HOUSTON - Embedded in the memories of those who make Greater Houston their home, the menacing, jet black plume emerging from the massive International Terminals Fire, the 2019 disaster that inundated the atmosphere with carbon and particulate matter for six consecutive days.
As fearful residents sought sound scientific assessment of the air-quality threat, confusion and distrust prevailed.
"ITC identified enormous gaps in our ability to communicate effectively to our citizens about when it was safe and when it wasn't," said Adrian Garcia, Harris County Commissioner Precinct 2.

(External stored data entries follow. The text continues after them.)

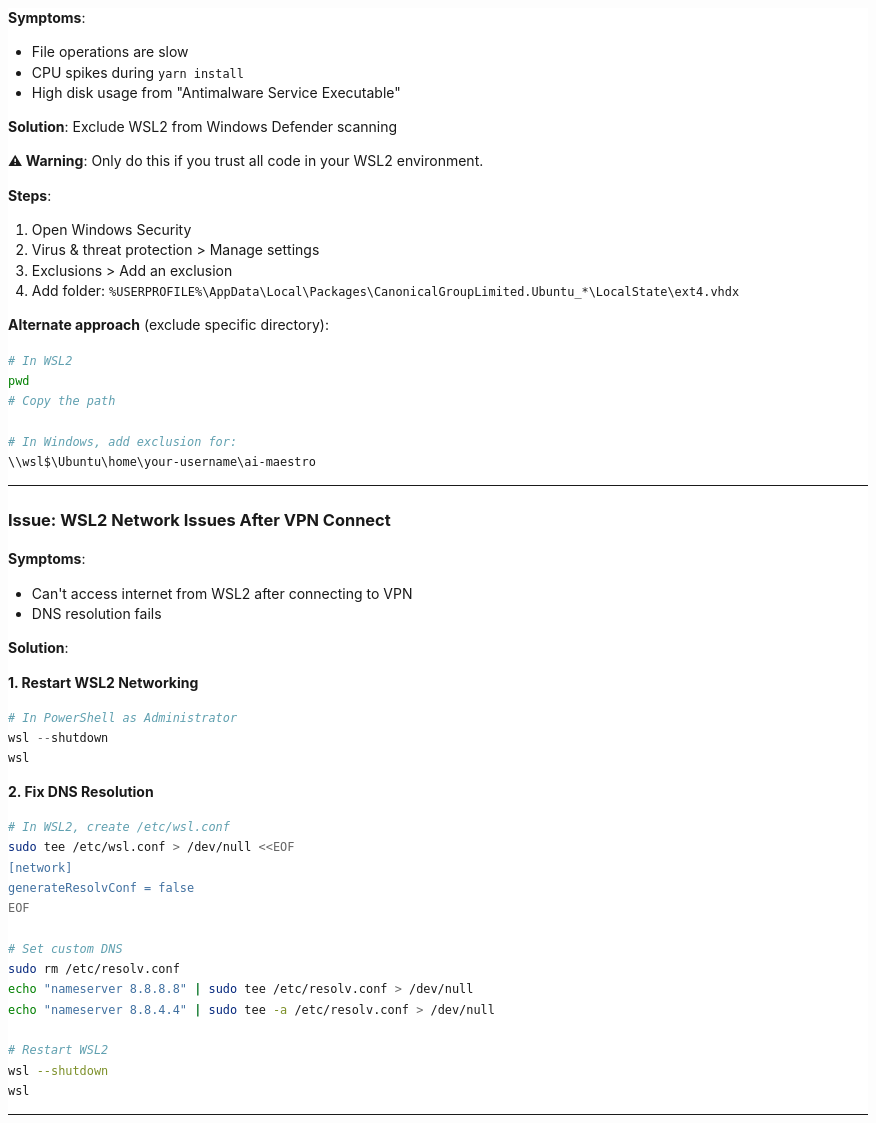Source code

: **Symptoms**:
- File operations are slow
- CPU spikes during `yarn install`
- High disk usage from "Antimalware Service Executable"

**Solution**: Exclude WSL2 from Windows Defender scanning

**⚠️ Warning**: Only do this if you trust all code in your WSL2 environment.

**Steps**:

1. Open Windows Security
2. Virus & threat protection > Manage settings
3. Exclusions > Add an exclusion
4. Add folder: `%USERPROFILE%\AppData\Local\Packages\CanonicalGroupLimited.Ubuntu_*\LocalState\ext4.vhdx`

**Alternate approach** (exclude specific directory):
```bash
# In WSL2
pwd
# Copy the path

# In Windows, add exclusion for:
\\wsl$\Ubuntu\home\your-username\ai-maestro
```

---

### Issue: WSL2 Network Issues After VPN Connect

**Symptoms**:
- Can't access internet from WSL2 after connecting to VPN
- DNS resolution fails

**Solution**:

**1. Restart WSL2 Networking**
```powershell
# In PowerShell as Administrator
wsl --shutdown
wsl
```

**2. Fix DNS Resolution**
```bash
# In WSL2, create /etc/wsl.conf
sudo tee /etc/wsl.conf > /dev/null <<EOF
[network]
generateResolvConf = false
EOF

# Set custom DNS
sudo rm /etc/resolv.conf
echo "nameserver 8.8.8.8" | sudo tee /etc/resolv.conf > /dev/null
echo "nameserver 8.8.4.4" | sudo tee -a /etc/resolv.conf > /dev/null

# Restart WSL2
wsl --shutdown
wsl
```

---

Garcia has been laboring ever since to get reliable, real-time air quality testing to neighborhoods most at risk on the so-called "fence line".
This week, he delivered.
"It's independence, it's redundancy. It will be a Godsend for this community, which has struggled with this for decades," said Garcia.
Garcia's talking about a state-of-the-art semi-stationary air quality sensor installed Wednesday at Hartman Park. It's one of more than 70 different detection devices purchased by Harris County with the help of a $1 million grant from a benefactor some might consider unlikely - an industry trade group known as The American Chemistry Council.
ACC President Chris Jahn calls the "neighborly" extension of resources a first of it's kind collaboration.
"Improve the ability to collect, analyze and share information about air quality, especially during an emergency. We actually could duplicate this in other areas of the country where the business of chemistry has a significant presence," said Jahn.
It's a public-private partnership welcomed by Dr. Latrice Babin, Harris County's top "pollution cop".
"It shows that it doesn't have to be an adversarial relationship with government. We know that knowledge is power and when you know what your air quality is, you can protect your family," said Babin.
While clearly pleased with the progress, Garcia says there's much more protection to provide.
"The data tells you that people on the east side of Harris County are 56 percent more likely to be diagnosed with cancer than other parts of the County. That's telling," said Garcia.